Question: When is a daytime-only AM station not a daytime-only AM station?

Answer: When it manages to get an STA that permits it to rebroadcast its programming on an FM translator.

Over the last six-nine months, the Commission has issued a number of STA’s permitting AM stations to rebroadcast on FM translators. These STA’s have been largely – no, wait, completely – unheralded. The FCC has issued no public notices about them, no public releases about them, no nothing. A quick glance at CDBS indicates that the fact that an STA request has been filed does not necessarily even show up in an "Applications" search, so it may be impossible to tell how many such requests have been filed, let alone how many have been granted.

We have tracked down a few, though.

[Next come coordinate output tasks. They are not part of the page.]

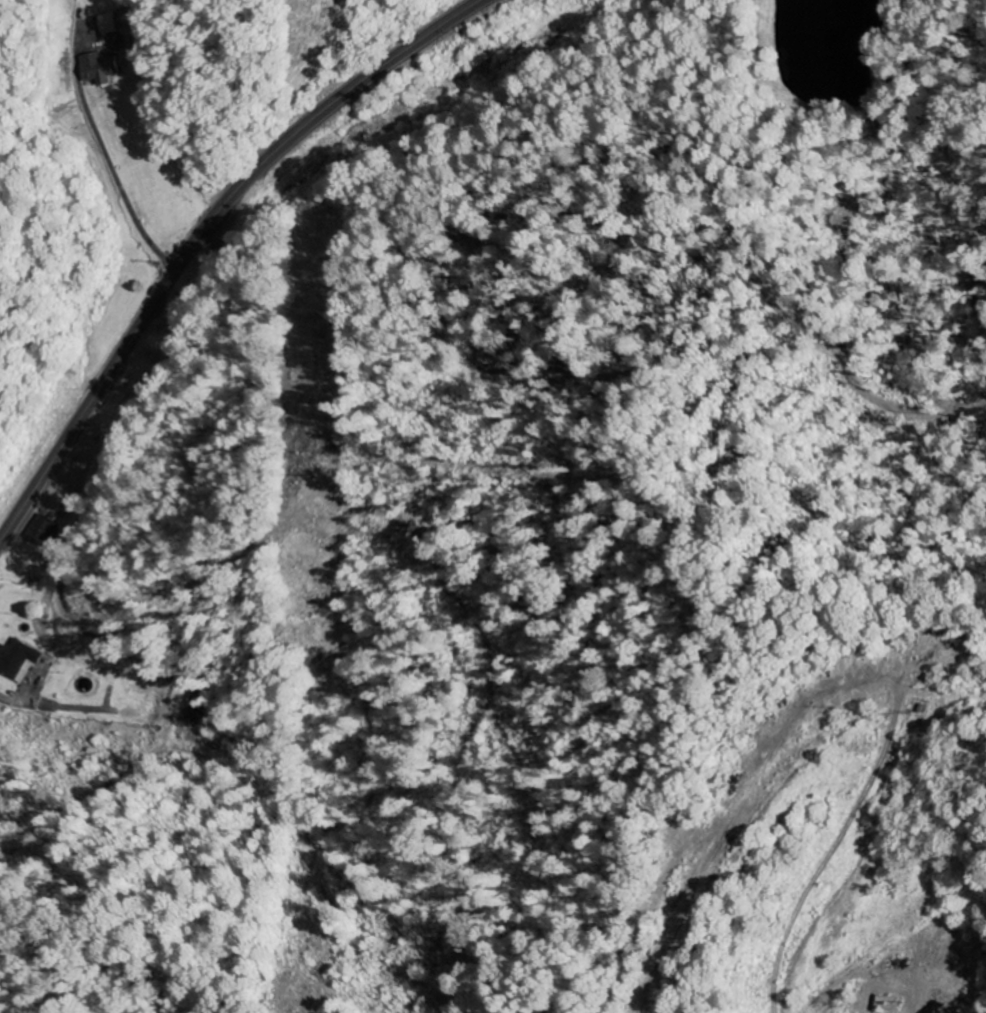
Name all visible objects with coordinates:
building: (113, 23)
building: (101, 69)
road: (201, 234)
power tower: (306, 480)
building: (44, 530)
building: (22, 660)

You can view them here:


The first two (issued in January and February, 2007) are justified on the basis of apparent expansion of the stations’ respective communities of license and unspecified technical impediments. One refers vaguely to "technical restraints imposed on [the station’s] AM operation". The other is not much more specific, citing "interference from numerous sources adversely affecting the AM signal."

While those two letters are hardly models of detailed explication, they at least provide some justification for the STA’s. But the most recent we have found doesn’t even get that far. That STA, granted in July, 2007, simply indicates that the licensee stated that it "is unable to provide a nighttime signal because of its authorized hours of operation." This, of course, should not come as much of a surprise because the station is a daytimer, with no nighttime operating authority.

Still, the Commission granted the STA, based on this less-than-enlightening analysis: "Having given the proposal thorough consideration, we find that the Public Interest would be served by grant of [the] request."

The take-home message of the FCC’s "analysis" seems to be that any nighttime-only station should qualify for an STA to rebroadcast on an FM translator, since every nighttime-only station suffers precisely the same "inability to provide a nighttime signal because of its authorized hours of operation".

Of course, the notion of rebroadcast of a daytime-only station on an FM translator raises at least one major conceptual issue: exactly what programming is the translator broadcasting at night? If the source station – i.e., the AM – is not authorized to operate at night, and if the translator is operating at night (and such operation is presumably to be expected, since that’s the reason the STA appears to have been granted in the first place), then where is the translator getting the signal which it is supposedly translating? Does this mean that the translator is authorized to originate programming?

We may find out more about such questions if and when the FCC releases the long-awaited Notice of Proposed Rule Making in which the Commission is expected to propose amending its rules to permit AMers to use FM translators. But with the continuing flow of STA’s authorizing such use, there does not appear to be much pressure on the Commission to issue the NPRM.